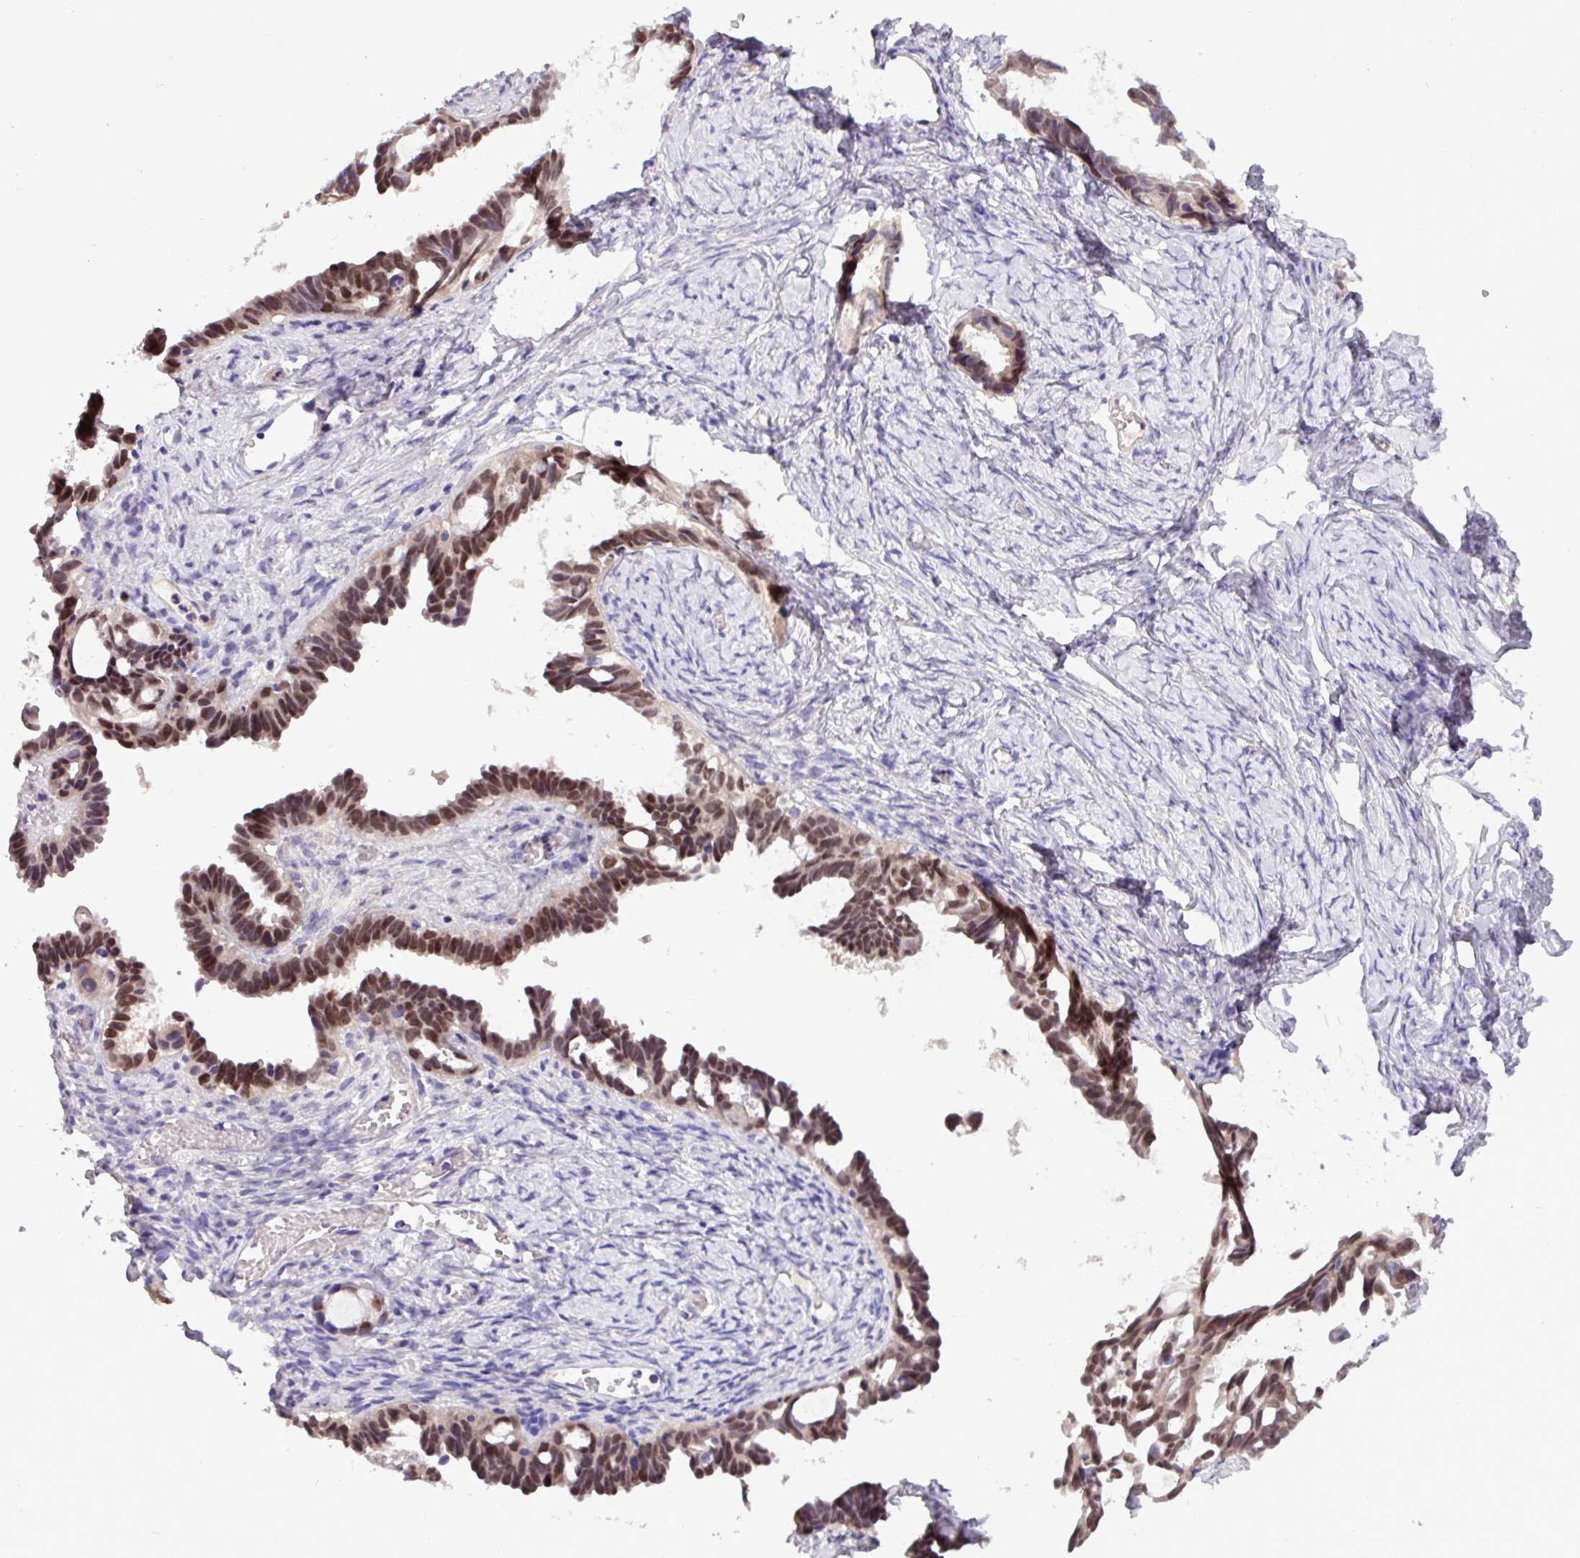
{"staining": {"intensity": "moderate", "quantity": ">75%", "location": "nuclear"}, "tissue": "ovarian cancer", "cell_type": "Tumor cells", "image_type": "cancer", "snomed": [{"axis": "morphology", "description": "Cystadenocarcinoma, serous, NOS"}, {"axis": "topography", "description": "Ovary"}], "caption": "This is a micrograph of IHC staining of ovarian serous cystadenocarcinoma, which shows moderate expression in the nuclear of tumor cells.", "gene": "PAX8", "patient": {"sex": "female", "age": 69}}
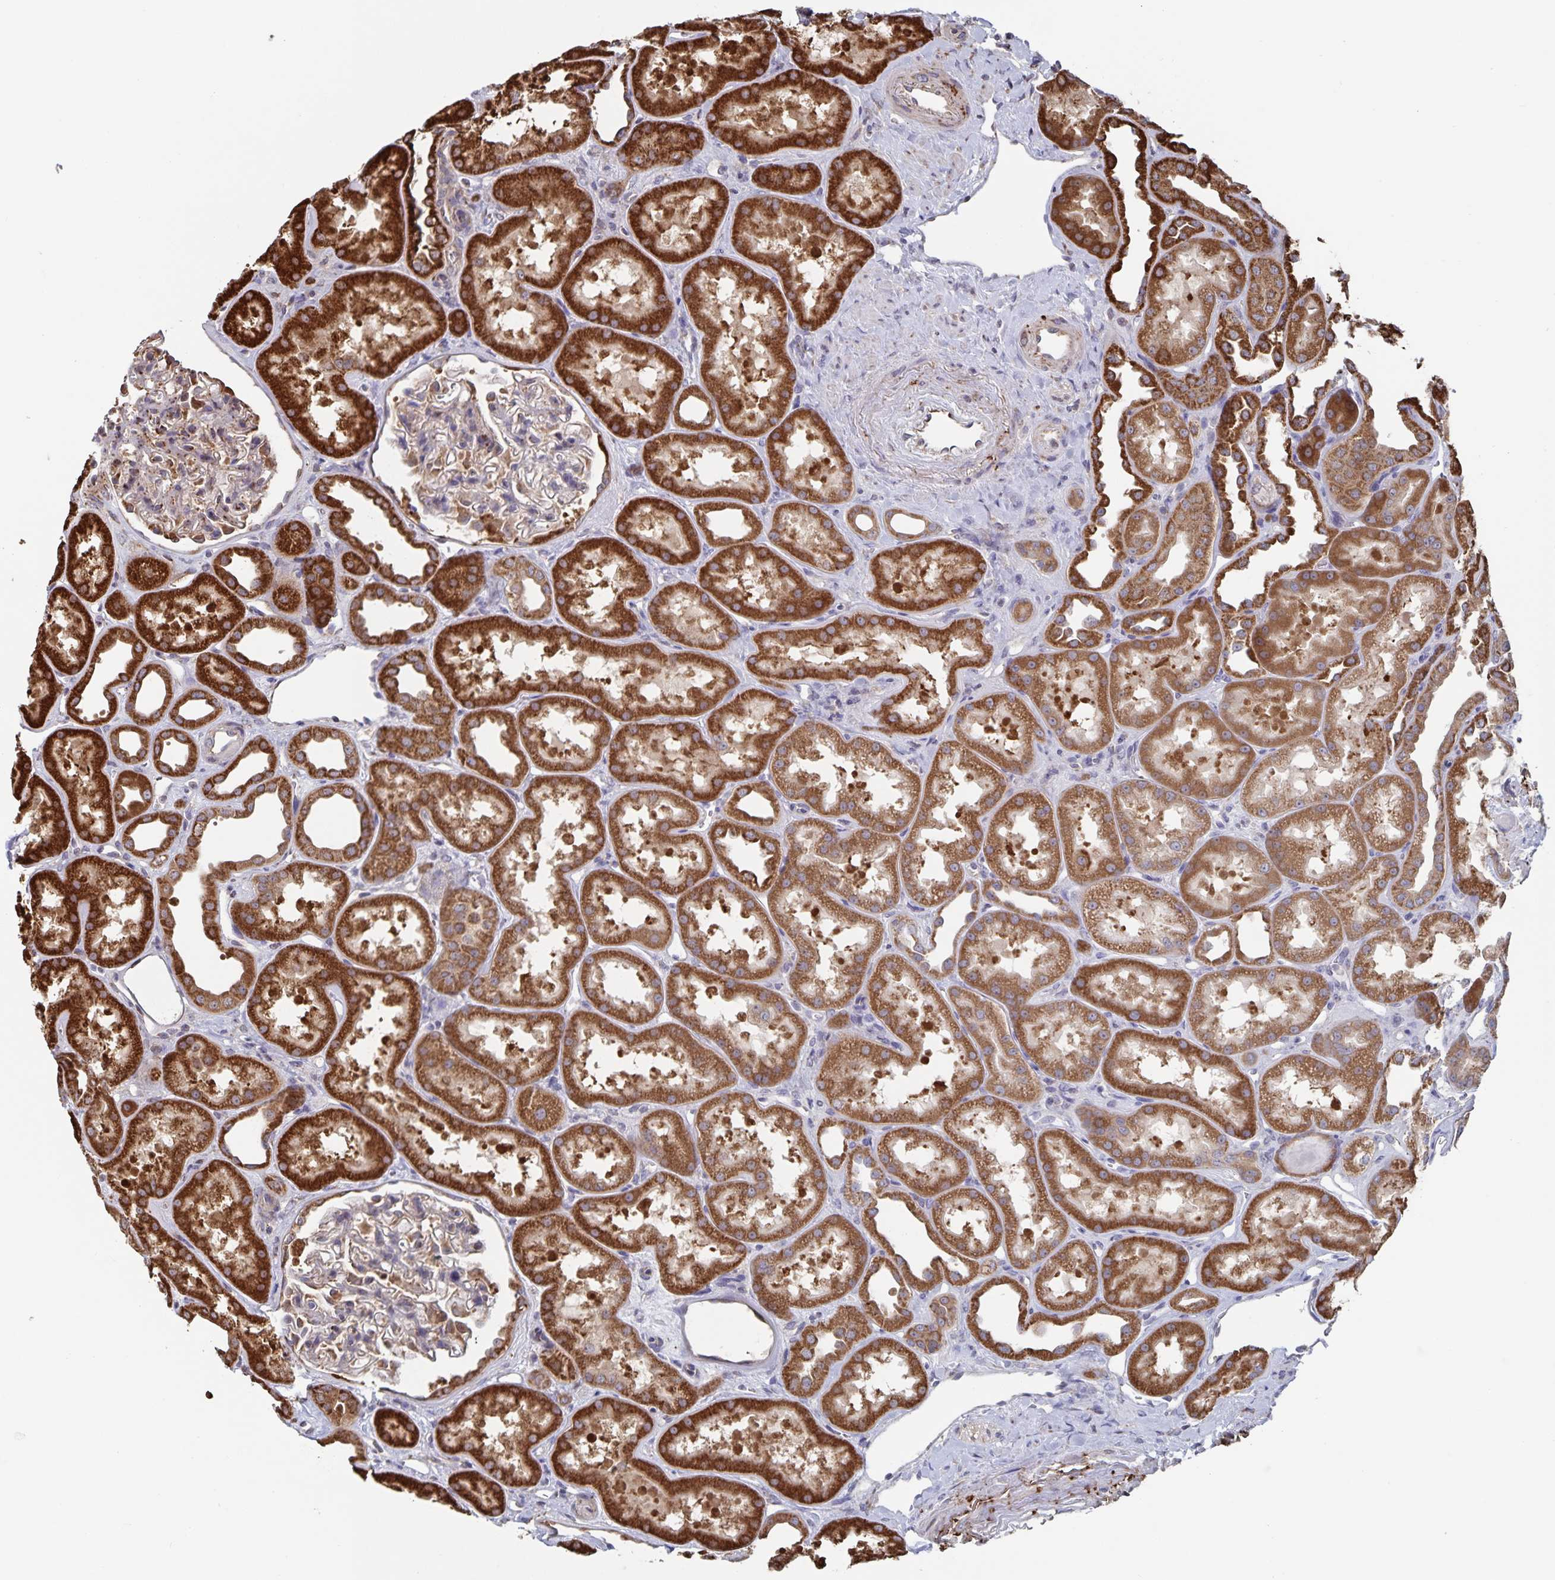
{"staining": {"intensity": "weak", "quantity": "25%-75%", "location": "cytoplasmic/membranous"}, "tissue": "kidney", "cell_type": "Cells in glomeruli", "image_type": "normal", "snomed": [{"axis": "morphology", "description": "Normal tissue, NOS"}, {"axis": "topography", "description": "Kidney"}], "caption": "A micrograph of kidney stained for a protein exhibits weak cytoplasmic/membranous brown staining in cells in glomeruli.", "gene": "ACACA", "patient": {"sex": "male", "age": 61}}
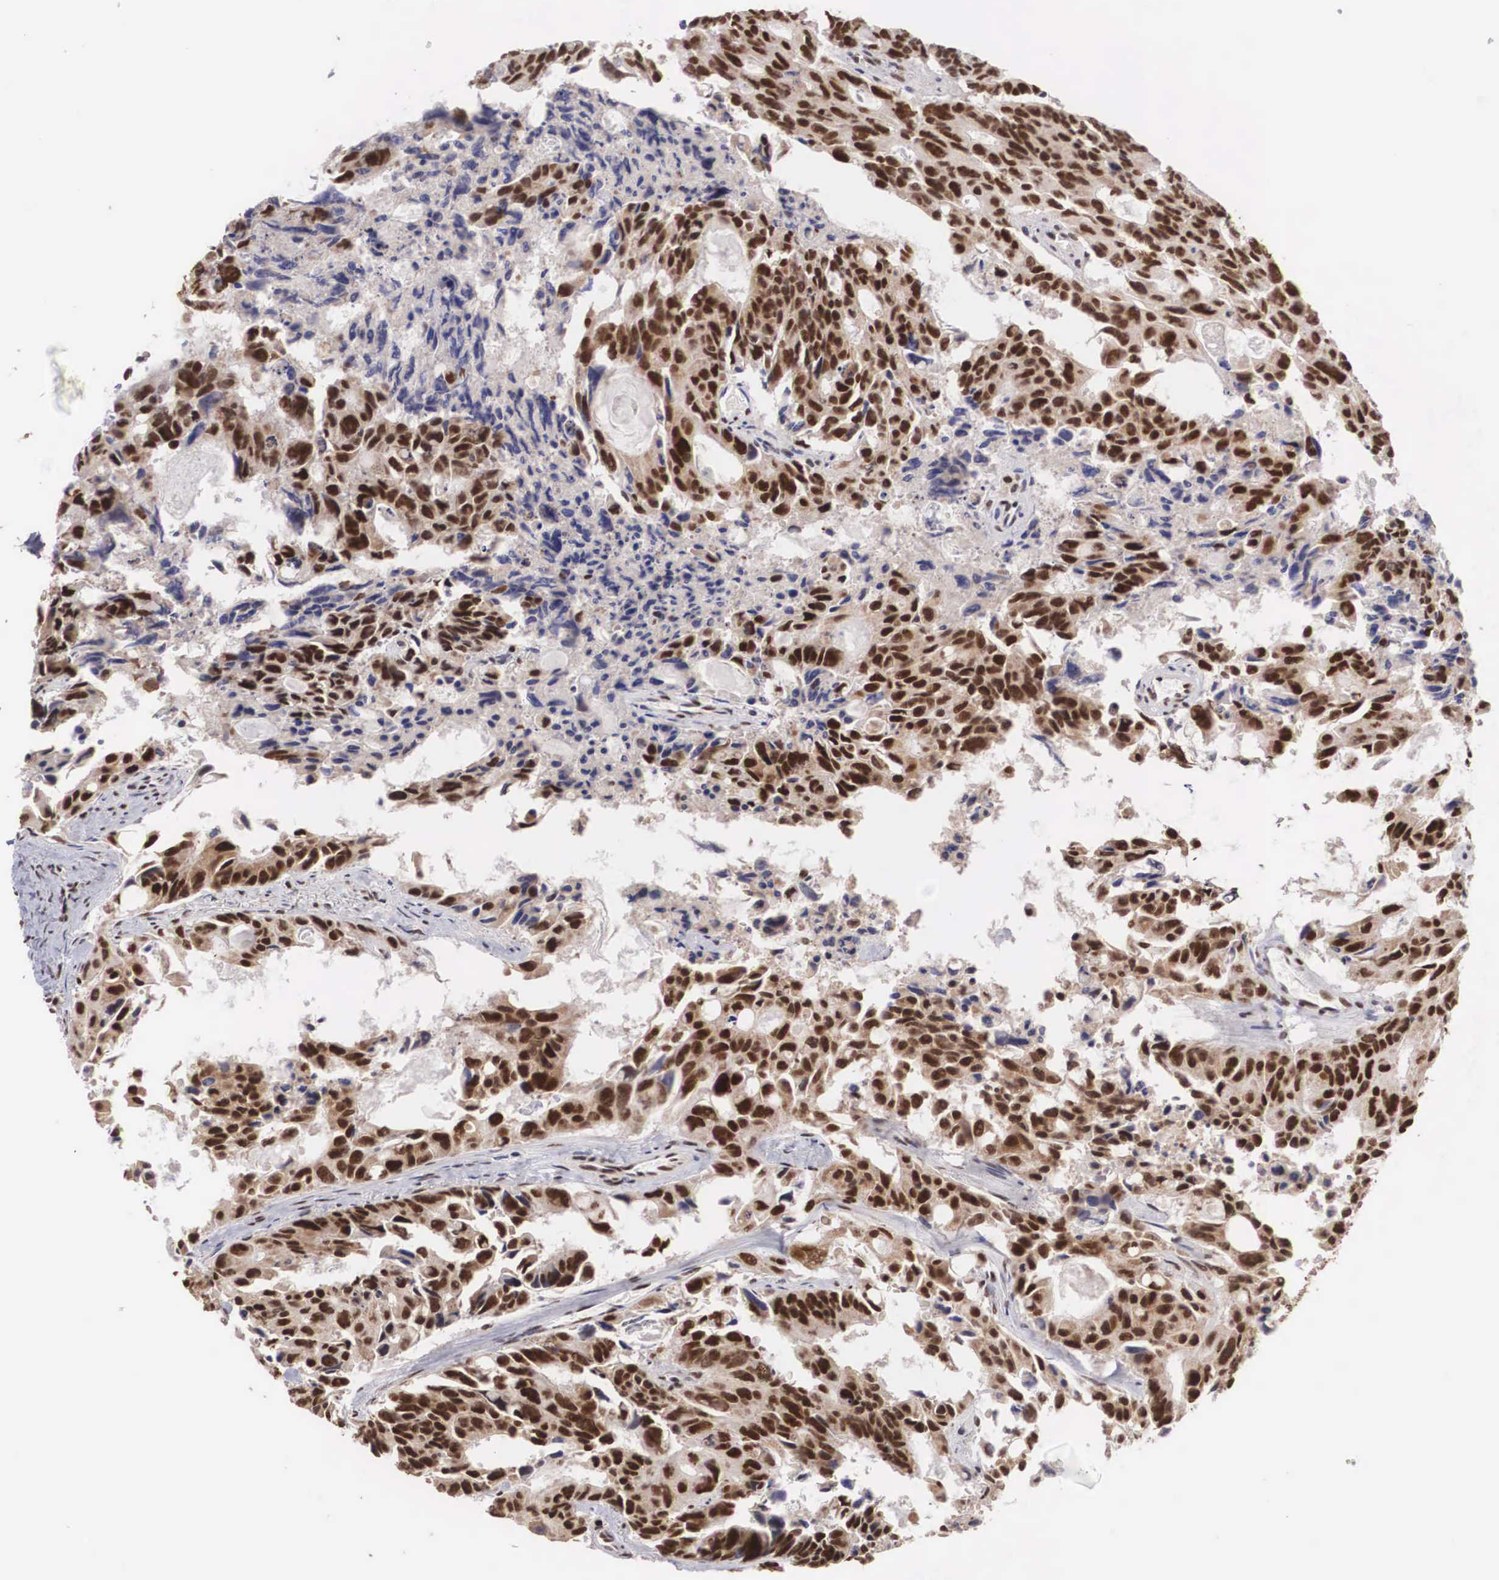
{"staining": {"intensity": "strong", "quantity": ">75%", "location": "nuclear"}, "tissue": "colorectal cancer", "cell_type": "Tumor cells", "image_type": "cancer", "snomed": [{"axis": "morphology", "description": "Adenocarcinoma, NOS"}, {"axis": "topography", "description": "Rectum"}], "caption": "Colorectal adenocarcinoma stained with DAB (3,3'-diaminobenzidine) immunohistochemistry (IHC) demonstrates high levels of strong nuclear expression in about >75% of tumor cells. (IHC, brightfield microscopy, high magnification).", "gene": "HTATSF1", "patient": {"sex": "male", "age": 76}}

* **Exercise**
Say how many of the lines above include the string "expression", and give no other words.

* **Reply**
2